Purpose: : Polyinosinic-polycytidylic acid [poly(I:C)] is an analog of viral double-stranded RNA produced during viral replication. We have previously shown that poly(I:C) increases the expression of cytokines and cell adhesion molecules in human corneal fibroblasts in a manner dependent on mitogen-activated protein kinase (MAPK) signaling. We have now examined the possible role of nuclear factor (NF)-ΚB signaling in these effects of poly(I:C).
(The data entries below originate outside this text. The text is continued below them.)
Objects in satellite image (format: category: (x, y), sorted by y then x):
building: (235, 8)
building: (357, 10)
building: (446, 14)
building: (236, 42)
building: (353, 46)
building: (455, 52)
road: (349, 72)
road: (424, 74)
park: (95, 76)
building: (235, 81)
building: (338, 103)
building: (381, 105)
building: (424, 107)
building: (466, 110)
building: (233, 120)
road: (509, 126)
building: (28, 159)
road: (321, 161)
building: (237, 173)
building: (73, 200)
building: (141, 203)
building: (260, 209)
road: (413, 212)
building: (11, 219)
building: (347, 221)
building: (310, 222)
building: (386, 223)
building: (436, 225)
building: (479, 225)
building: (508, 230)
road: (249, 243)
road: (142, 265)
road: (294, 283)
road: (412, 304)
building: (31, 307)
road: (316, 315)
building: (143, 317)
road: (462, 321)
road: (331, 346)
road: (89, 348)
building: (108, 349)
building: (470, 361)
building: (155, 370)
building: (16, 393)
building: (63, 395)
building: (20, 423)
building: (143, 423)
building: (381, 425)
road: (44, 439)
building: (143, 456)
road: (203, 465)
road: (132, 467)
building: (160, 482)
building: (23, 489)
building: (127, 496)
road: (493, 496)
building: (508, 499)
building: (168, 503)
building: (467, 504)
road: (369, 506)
Methods: : Human corneal fibroblasts were cultured with various concentrations of poly (I:C) in the absence or presence of an inhibitor of the IΚB kinase 2 (IKK2) inhibitor. The expression of the adhesion molecules ICAM-1 and VCAM-1 as well as the phosphorylation and degradation of the NF-ΚB-inhibitory protein IΚB- were examined by immunoblot analysis. Release of the pro-inflammatory cytokines interleukin (IL)-6 and IL-8 into the culture medium was measured with assay kits. The subcellular localization of ICAM-1, VCAM-1, and the p65 subunit of NF-ΚB was determined by immunofluorescence analysis.

Results: : Poly(I:C) induced the phosphorylation and degradation of IΚB- as well as the nuclear translocation of the p65 subunit of NF-ΚB. The release of IL-6 and IL-8 as well as the expression of ICAM-1 and VCAM-1 induced by poly(I:C) were inhibited by IKK2 inhibitor in a concentration- and time-dependent manner. The inhibitor also induced a decrease in the levels of ICAM-1 and VCAM-1 immunofluorescence at the cell surface.

Conclusions: : The NF-ΚB signaling pathway contributes to local immune and inflammatory responses to viral infection in the corneal stroma.